Quickly withdrawing his foot from its grip, he kicked the door shut with more force then probably necessary. It was too big to go through it anyway, but closing it would at least prevent unwanted attention. How it managed to get on board in the first place involved celery, a rubber mallet, and an untested teleportation device.

He hastily dusted off the dust that had unfortunately gotten all over his blue (TARDIS blue, invented the color) suit, fingering the residue on his shoulder. Mostly dry but damp, either it rained a while back or it’s morning mist. Checking the sun’s place in the sky, he assumed it was the latter. He studied the sand some more, holding it up to the light as he used it to refocus his brain. Some dirt mixed in, small sedimentary rocks made in a body of water, so near a body of water then. The stones had been in prolonged contact with salt water judging from the chemical weathering, so ocean then, probably beach—

— _wait a minute_ —

The newly-created Meta-Crisis Doctor swore, kicked a random stick, and screamed bloody murder for the third time that day, ignoring how several seagulls tore away from the area as a result.

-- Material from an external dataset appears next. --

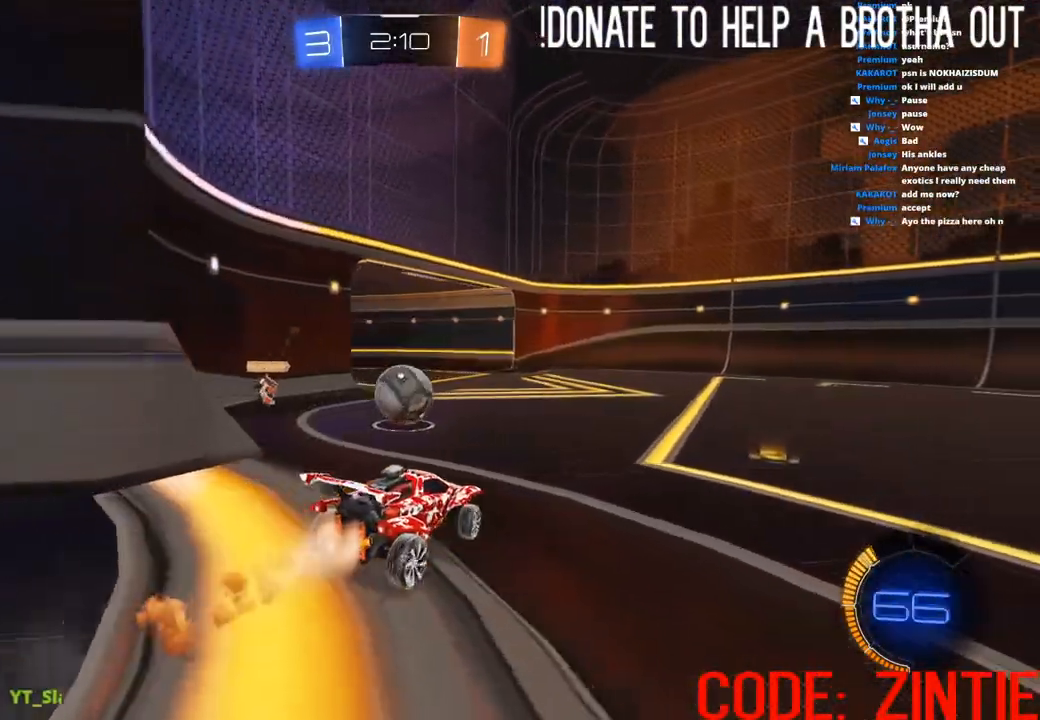
{"buttons": ["CIRCLE", "R2"], "left_stick": "center", "right_stick": "center", "events": [[33, "left_stick", "center"], [183, "left_stick", "down"], [350, "left_stick", "center"]]}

His TARDIS was a sitting duck.

_He_ was a sitting duck.

And he was stuck _in Cardiff_.

 

**Author's Note:**

> Another story that's probably gonna end up as a mess, but I have high hopes for this one. Quick summary of this chapter, in case you couldn't decipher my terrible form of writing: 
> 
> The Meta-Crisis Doctor, who is apparently very bitter about being human, is being chased by a Hy'd'jeon alien while his TARDIS is spinning out of control. He presses both the autopilot switch and the emergency-landing button in the hopes that the TARDIS would land faster, as a result stranding him in Cardiff with a depleted TARDIS and an angry alien inside it.